PHP and large mysql database

Hi I am currently planning to run PHP and MySql to store large amounts of personal data.

I am doing tests on my local machine, with a database with these fields

id age sex postcode mortgage married prop_val employed car_own head_house children

I currently have 2025150 rows in my database to execute a query to return all these rows takes 17.76 seconds

In the final app there will be 30million plus records and many more fields. I would expect people pulling results of around 10000 to 150000, with up to 20 simultaneous conections. Ideally I would like this as an ajax style app where the results are filtered on the fly altering the count.

Does anyone have any suggestions to maximise the speed.

I have already considered having the post code limiter on a separate page non ajax to limit the results.

For your queries are you using the evil SELECT * or are you specifying just the fields that you want (where you don’t need all the fields returned)?

Yes ha ha this morning I thought of that, realised I only need to select id, I now gat 2208226 in 7.69 seconds. Instead of 18 seconds. I had always been told to only select the fields you need but in most applications the time saving is minimal in this it is clear to see a huge performance boost.

I had always been told to only select the fields you need

Better you’ve been told to only select the rows you need…

Slightly off-topic, but I wonder which is more performant, SELECT * or SELECT fields when you actually do need all the fields in the table…

I guess what I’m pondering is whether or not there is any overhead incurred by the RDBMS when asked to pluck out the fields rather than just getting 'em all.

I notice when I am in php myadmin, it does the queries much faster, is there any reason for this? Or any way to get my code working as fast?

Oh you already made greatest improving to your database architect.
Nothing can help you more.

Save for book or two on database basics may be.

this doesn’t make a lot of sense

why do you want a query to return 2 million ids?

what kind of web page lists 2 million ids?

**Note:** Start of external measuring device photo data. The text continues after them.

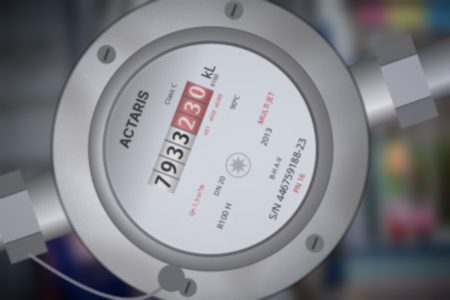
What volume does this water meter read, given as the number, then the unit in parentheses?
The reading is 7933.230 (kL)
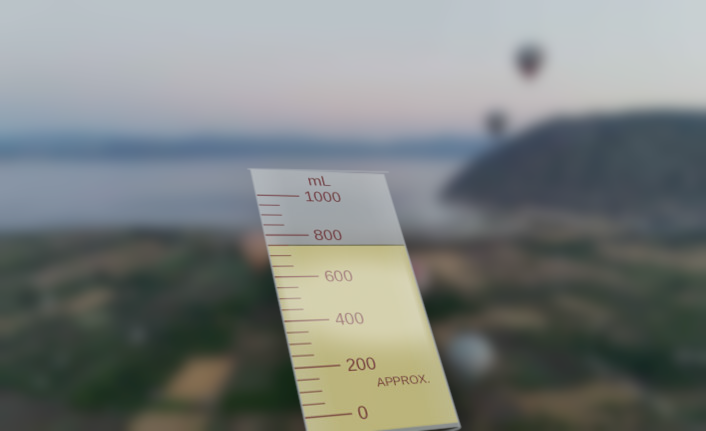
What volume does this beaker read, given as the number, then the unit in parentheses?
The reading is 750 (mL)
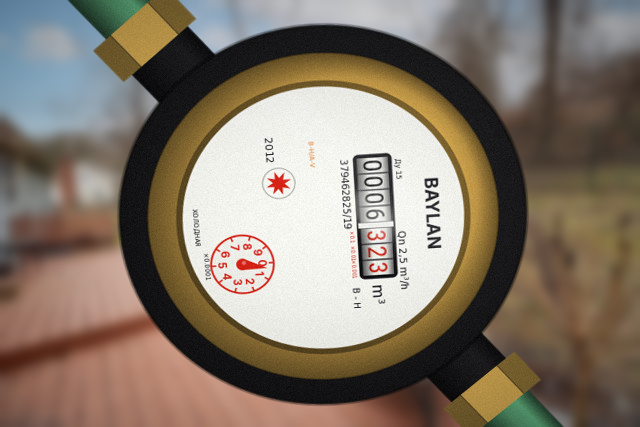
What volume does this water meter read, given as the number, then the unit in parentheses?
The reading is 6.3230 (m³)
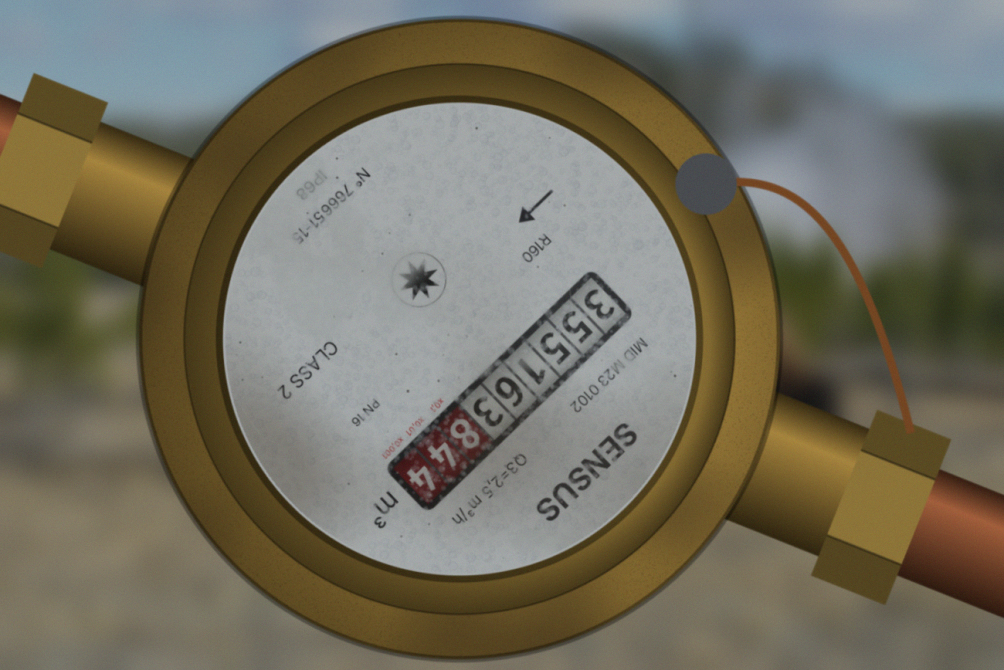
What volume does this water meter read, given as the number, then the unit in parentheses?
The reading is 355163.844 (m³)
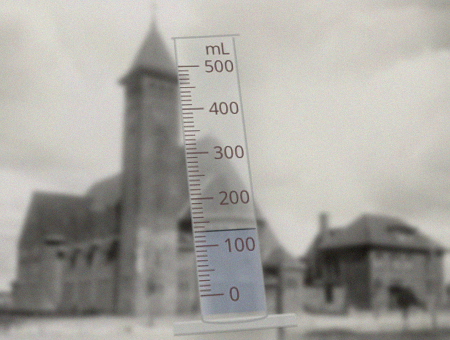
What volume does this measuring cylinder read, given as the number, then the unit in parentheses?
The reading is 130 (mL)
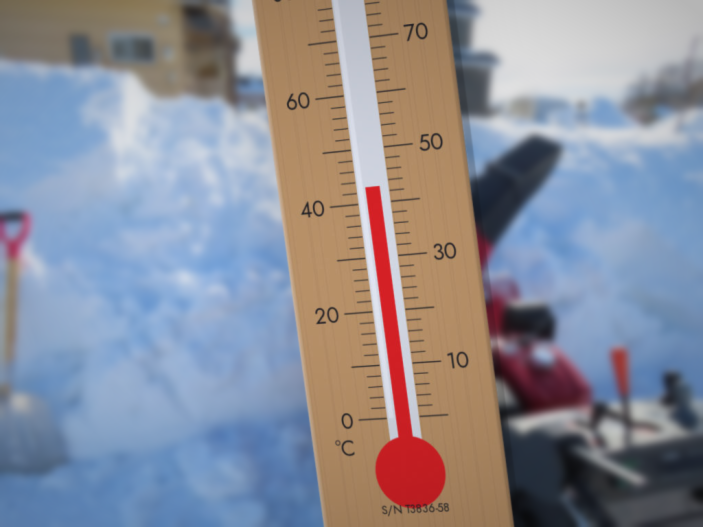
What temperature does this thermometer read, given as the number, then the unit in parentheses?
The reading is 43 (°C)
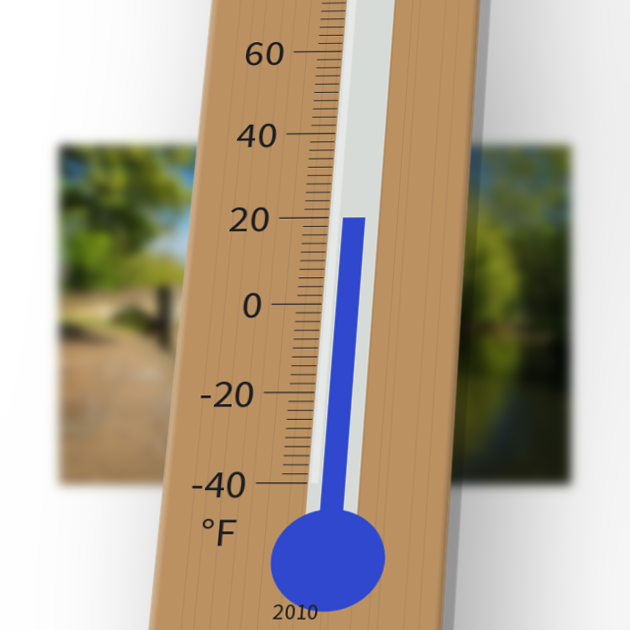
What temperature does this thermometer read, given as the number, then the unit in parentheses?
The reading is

surely there is something else you’re trying to accomplish

totally disagree

Like r937 I also disagree. How about indices, are they setup correctly? Do you use the correct data types? How about using shards? (etc)

I only pray for some administrator would think the same.
Cause I am usually get punished for my sarcasm.

your sarcasm isn’t obvious, that’s the problem

R927 the reason for returning all the ids is that I really only want a count of the data, as the idea is your create a count of your required data, limiting on various data types like age, sex, etc, etc. You then pay for your list and you will receive a link to download the data.

All I am doing is refining the search to determine the final count of data.

ScallioXTX this is my test database, I have noticed there is no index, I thought I setup an index on id with auto increment obviously not.

CREATE TABLE IF NOT EXISTS data (
id int(10) NOT NULL,
age int(3) NOT NULL,
sex int(1) NOT NULL,
postcode varchar(25) NOT NULL,
mortgage int(10) NOT NULL,
married int(1) NOT NULL,
prop_val int(10) NOT NULL,
employed int(1) NOT NULL,
car_own int(1) NOT NULL,
head_house int(1) NOT NULL,
children int(2) NOT NULL
) ENGINE=MyISAM DEFAULT CHARSET=latin1;

Can you tell me more about Shards?

I also think that it is PHP slowing the process down, as on php my admin the query is always a small amount but the page refresh is very slow.

in that case you should use COUNT(*) and return only one row from the database

This is how bad habits learned when working with tiny data sets (SELECT *, returning a long result set and counting in PHP, not designing indexes, using bad data types, returning too many rows, etc.) come back to bite you.
None of that stuff makes a difference with 100 rows, but needs to be paid attention to now.

Using EXPLAIN to ensure your queries use indexes, and caching where appropriate will probably give you the biggest performance gains.

@AnthonySterling - it’s my understanding (never tested it) that even when you do need to select all fields it is faster to specify them all in the query.